Oxidation Kinetics of Magnesium-Manganese Oxides for High-Temperature Thermochemical Energy Storage

In this article, the high-temperature (>= 1000 degrees C) oxidation kinetics of porous magnesium-manganese oxide structures considered for large-scale thermochemical energy storage are determined. For this analysis, oxides with Mn/Mg molar ratios of 2/3, 1/1, and 2/1 are synthesized via solid-state reaction and crushed to a powder with particle sizes ranging from 125 to 180 mu m. The powder is thermally reduced at 1500 degrees C inside a heated alumina tube under argon flow. Subsequently, the resulting porous bed is oxidized at temperatures between 1000 and 1500 degrees C with an oxygen to argon molar ratio of 1:4 (leading to an oxygen partial pressure of 0.2 atm). An Arrhenius-type kinetic rate law is derived using the theory of internal oxidation assuming spherical particles.
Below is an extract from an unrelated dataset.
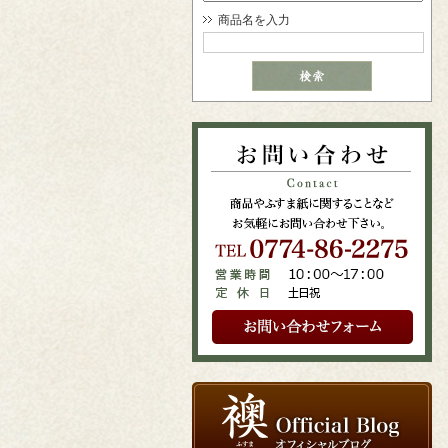
商品名を入力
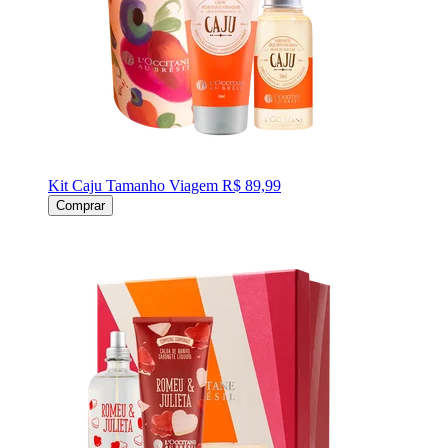
Kit Caju Tamanho Viagem
R$ 89,99
Comprar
Subsequently, the kinetic rate law parameters are identified by comparing measured oxygen flow at the reactor outlet to the oxygen output computed using a 1D plug flow reactor model incorporating the postulated kinetic model. Results indicate that the derived bulk kinetic rate law describes the measured oxidation kinetics well and is suited for designing thermochemical energy storage modules based on magnesium-manganese oxides.